Dossier “Territoires et alternatives démocratiques”
“L’organisation actuelle des territoires masque la mise en place de nouveaux pouvoirs plus difficiles à identifier et de plus en plus à l’abri des exigences des citoyens…” (lire ici la suite du Prologue au dossier “Territoires et alternatives démocratiques”)
La nouveauté c’est que des mobilisations naissent de larges et nouvelles convergences d’acteurs anciens et nouveaux, et se positionnent sur des principes fondamentaux comme la propriété et le bien commun. Elles constituent surtout de premières, et déjà décisives, résistances créatrices contre la financiarisation et la marchandisation généralisée de l’aménagement des villes et territoires, dénonçant et s’opposant à de grands projets utiles uniquement à des fins de profit et de spéculation.
La plus significative est la mobilisation contre le projet d’Europacity où des investisseurs chinois et français portaient un méga-projet de commerces et de loisirs sur des terrains parmi les plus fertiles d’Ile de France, à deux pas de l’aéroport de Roissy, autour d’une nouvelle gare de Paris Expresse. Très vite mobilisé autour d’un contre-projet portant sur une agriculture urbaine de haute qualité écologique (CARMA), des acteurs associatifs associés à des citoyens, des professionnels, des chercheurs, mais aussi des élus et des forces politiques, ont su impulser une dynamique exceptionnelle, intense et durable, déjouant le faux chantage à la création d’emplois qui avait séduit certains élus locaux. Devant le risque avéré d’un enlisement et d’une nouvelle ZAD aux portes de la métropole mondiale, le Président de la République a sonné l’abandon du projet initial, qualifié de dépassé et antagonique aux enjeux du XXIème siècle ! Mais la lutte continue et demeure âpre sur le contenu de l’alternative, tant est grand l’enjeu de la valorisation foncière autour d’une nouvelle gare métropolitaine, sensée participer au financement même des nouvelles lignes du métro!
Un autre exemple est donné par l’association « La Seine n’est pas à vendre », née à l’occasion d’un projet immobilier sur le domaine public en plein cœur de Paris dans le cadre du concours Réinventer la Seine initié par la ville. Son action, toujours en cours, a contribué aussi à l’abandon d’un autre concours de la Ville de Paris autour de la création de trois nouveaux ponts et de l’aménagement de leurs abords par des opérateurs privés, et qui a été annulé suite à la décision du Conseil d’Etat pour cette raison.

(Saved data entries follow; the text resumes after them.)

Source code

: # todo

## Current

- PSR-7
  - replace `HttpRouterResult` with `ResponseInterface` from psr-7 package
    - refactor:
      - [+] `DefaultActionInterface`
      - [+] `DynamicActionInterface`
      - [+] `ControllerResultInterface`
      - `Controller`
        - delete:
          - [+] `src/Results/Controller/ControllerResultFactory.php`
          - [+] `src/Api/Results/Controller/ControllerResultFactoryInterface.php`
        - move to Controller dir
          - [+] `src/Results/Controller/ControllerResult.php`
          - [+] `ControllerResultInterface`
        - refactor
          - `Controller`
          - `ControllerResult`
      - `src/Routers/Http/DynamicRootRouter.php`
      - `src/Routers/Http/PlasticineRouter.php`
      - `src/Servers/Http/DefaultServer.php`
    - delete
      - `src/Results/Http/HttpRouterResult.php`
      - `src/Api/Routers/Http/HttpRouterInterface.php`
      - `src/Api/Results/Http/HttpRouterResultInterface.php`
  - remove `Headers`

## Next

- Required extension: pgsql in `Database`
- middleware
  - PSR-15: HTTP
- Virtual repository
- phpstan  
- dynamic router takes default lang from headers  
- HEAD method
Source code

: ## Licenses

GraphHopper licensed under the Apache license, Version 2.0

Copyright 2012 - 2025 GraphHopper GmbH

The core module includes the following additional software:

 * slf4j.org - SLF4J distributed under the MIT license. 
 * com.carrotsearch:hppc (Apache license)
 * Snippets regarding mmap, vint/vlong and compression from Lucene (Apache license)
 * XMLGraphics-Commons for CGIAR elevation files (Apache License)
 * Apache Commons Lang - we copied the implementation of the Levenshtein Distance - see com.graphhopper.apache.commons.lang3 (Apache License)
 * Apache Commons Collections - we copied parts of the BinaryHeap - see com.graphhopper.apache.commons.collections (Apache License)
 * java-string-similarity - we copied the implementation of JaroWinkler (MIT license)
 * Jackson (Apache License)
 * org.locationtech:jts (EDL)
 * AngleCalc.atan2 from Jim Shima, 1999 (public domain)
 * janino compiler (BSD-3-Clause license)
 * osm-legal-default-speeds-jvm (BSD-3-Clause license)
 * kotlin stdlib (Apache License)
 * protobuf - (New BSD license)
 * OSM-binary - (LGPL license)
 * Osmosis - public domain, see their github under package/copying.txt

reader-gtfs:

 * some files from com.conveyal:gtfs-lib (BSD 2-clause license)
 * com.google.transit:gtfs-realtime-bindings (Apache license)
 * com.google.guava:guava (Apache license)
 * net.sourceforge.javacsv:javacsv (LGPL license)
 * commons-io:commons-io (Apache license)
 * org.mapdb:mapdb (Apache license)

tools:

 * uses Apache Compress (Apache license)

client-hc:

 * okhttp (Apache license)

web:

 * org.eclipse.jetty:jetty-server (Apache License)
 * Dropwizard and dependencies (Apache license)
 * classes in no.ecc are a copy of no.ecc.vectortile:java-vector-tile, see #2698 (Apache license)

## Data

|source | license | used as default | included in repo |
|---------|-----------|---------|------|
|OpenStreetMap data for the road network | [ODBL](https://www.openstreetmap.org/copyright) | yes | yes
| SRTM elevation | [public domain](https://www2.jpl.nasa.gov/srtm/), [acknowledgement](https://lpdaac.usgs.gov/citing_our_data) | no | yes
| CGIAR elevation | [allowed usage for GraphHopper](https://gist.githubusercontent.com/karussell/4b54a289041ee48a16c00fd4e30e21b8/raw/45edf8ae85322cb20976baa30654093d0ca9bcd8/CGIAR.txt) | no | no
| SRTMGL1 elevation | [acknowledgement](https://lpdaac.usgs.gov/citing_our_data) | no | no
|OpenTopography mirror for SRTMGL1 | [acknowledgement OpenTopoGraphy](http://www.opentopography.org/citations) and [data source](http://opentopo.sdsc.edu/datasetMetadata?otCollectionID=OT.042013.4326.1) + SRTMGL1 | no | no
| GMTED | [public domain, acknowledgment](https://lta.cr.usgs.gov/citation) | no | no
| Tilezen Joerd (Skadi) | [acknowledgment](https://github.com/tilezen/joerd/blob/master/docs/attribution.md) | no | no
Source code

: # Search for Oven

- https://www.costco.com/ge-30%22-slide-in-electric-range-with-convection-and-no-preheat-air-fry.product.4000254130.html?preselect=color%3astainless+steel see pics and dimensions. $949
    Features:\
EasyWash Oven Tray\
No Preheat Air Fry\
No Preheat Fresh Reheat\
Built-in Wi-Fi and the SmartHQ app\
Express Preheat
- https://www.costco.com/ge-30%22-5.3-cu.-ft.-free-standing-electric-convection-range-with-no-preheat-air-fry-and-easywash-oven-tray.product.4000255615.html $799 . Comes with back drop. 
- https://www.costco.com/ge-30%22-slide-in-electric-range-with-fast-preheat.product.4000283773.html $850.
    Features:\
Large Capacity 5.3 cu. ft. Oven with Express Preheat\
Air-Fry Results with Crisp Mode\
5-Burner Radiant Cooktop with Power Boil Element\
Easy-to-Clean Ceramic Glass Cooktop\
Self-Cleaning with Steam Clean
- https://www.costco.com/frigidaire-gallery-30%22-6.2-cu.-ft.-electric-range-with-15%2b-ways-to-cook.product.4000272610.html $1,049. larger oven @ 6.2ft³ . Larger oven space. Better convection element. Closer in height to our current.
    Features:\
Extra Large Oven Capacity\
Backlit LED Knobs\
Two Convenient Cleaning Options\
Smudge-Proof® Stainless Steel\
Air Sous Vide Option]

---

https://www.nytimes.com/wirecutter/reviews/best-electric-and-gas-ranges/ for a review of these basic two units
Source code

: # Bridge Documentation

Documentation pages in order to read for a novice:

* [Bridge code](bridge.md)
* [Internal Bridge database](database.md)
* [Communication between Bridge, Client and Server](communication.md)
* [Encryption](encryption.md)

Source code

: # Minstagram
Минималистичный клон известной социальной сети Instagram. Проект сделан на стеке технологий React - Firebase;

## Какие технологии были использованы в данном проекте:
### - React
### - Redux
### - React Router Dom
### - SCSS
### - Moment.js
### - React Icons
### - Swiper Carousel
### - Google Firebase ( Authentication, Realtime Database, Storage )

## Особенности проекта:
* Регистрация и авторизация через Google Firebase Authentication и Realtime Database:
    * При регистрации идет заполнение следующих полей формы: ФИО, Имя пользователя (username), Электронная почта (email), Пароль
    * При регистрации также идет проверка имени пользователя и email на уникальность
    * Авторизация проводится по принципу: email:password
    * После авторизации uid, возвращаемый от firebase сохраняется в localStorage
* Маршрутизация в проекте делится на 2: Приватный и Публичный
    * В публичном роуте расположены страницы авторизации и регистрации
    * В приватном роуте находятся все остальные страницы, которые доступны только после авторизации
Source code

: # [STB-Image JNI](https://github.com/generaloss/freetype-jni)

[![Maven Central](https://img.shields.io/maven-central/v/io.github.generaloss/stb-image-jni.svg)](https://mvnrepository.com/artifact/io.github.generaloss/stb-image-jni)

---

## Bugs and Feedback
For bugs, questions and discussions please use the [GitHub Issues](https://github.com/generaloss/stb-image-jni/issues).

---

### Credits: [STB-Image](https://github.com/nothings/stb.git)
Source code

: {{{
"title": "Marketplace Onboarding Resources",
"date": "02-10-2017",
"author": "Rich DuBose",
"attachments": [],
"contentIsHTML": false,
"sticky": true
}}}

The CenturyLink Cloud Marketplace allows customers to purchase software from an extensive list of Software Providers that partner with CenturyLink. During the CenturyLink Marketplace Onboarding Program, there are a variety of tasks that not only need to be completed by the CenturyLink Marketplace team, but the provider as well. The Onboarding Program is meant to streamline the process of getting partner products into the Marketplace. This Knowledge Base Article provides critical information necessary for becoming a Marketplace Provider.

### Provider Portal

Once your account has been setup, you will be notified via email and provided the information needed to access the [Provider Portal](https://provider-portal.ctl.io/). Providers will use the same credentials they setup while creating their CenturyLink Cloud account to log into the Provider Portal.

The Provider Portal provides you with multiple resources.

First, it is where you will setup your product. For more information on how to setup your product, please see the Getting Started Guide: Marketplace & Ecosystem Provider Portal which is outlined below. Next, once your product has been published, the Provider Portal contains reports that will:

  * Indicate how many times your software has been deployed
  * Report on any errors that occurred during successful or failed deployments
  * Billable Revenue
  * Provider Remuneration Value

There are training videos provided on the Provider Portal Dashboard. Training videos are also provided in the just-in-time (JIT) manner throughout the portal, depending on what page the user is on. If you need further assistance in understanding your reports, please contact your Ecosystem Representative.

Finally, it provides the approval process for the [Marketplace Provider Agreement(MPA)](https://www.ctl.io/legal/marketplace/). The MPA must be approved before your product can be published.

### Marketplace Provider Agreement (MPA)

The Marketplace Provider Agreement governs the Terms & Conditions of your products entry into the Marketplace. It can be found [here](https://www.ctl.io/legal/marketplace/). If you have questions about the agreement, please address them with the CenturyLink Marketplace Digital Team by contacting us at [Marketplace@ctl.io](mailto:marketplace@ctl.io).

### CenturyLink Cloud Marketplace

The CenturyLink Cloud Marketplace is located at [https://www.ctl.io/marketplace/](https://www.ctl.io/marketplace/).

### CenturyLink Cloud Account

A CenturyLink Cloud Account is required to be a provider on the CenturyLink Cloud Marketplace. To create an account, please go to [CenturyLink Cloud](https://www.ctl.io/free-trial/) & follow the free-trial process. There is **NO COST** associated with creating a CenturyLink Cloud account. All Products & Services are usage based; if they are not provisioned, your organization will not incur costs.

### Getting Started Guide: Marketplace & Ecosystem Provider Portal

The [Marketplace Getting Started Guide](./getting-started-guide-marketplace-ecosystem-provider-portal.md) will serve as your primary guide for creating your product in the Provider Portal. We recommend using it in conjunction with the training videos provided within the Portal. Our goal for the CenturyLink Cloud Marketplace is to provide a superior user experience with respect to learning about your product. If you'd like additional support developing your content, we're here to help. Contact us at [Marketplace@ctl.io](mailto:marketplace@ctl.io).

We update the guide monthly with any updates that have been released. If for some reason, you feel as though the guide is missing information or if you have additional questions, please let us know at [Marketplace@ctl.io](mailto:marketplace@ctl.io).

La mise en œuvre d’une métropole alignée sur des logiques néolibérales a donné lieu à une myriade de projets autour de toutes les gares des nouvelles lignes de métro, ainsi qu’à travers de nouvelles procédures de concours : Réinventer Paris 1 et 2(révolution en sous-sol), Inventer la Métropoles 1 et 2, Réinventer la Seine… Cette frénésie constructive et cet acharnement urbanistique, adoptées depuis dans d’autres métropoles, se drapent derrière des objectifs de créativité et l’alibi des enjeux écologiques. En réalité il s’agît de la plus grande mutation urbaine depuis un demi-siècle, tant par l’ampleur conjuguée de leurs programmes, dispersés sur plus d’une centaine de sites à Paris et en banlieue, que par la logique jamais vu d’effacement de la puissance publique au bénéfice du privé, d’absence totale de toute réflexion et de cohérence globale préalables, et d’une dérégulation au bénéfice d’un marketing territorial au service d’une concurrence mortifère.
C’est cette logique qui est dénoncé par l’appel « La ville n’est pas un Monopoly » initiée par un collectif d’associations. C’est aussi elle qui est au cœur de l’appel « Retrouvons le Nord pour la Gare du Nord » contre un autre mega-projet visant à transformer cette gare en un centre commercial pharaonique. Contre le compromis qui semble se dessiner entre les acteurs du dossier (Etat, SNCF, Ceetrus, Ville de Paris…) l’appel vise une véritable maîtrise démocratique par une double convergence inaugurale : entre citoyens, associations et syndicats d’une part, entre Paris, banlieue et les régions de l’autre.
Ces mobilisations montrent que les luttes métropolitaines concernent toutes les dimensions de la vie de chacune et de chacun. Elles pointent et mettent en cause les logiques globales du néolibéralisme qui tend à coloniser nos vies quotidiennes. Et pour peu que ces résistances soient l’œuvre de larges rassemblements d’un maximum d’acteurs divers, portent une exigence radicale de démocratie et comportent une dimension créatrice d’alternative, elles réussissent à fédérer de nouvelles convergences politiques par-delà les logiques partidaires à mêmes de les mettre en échec.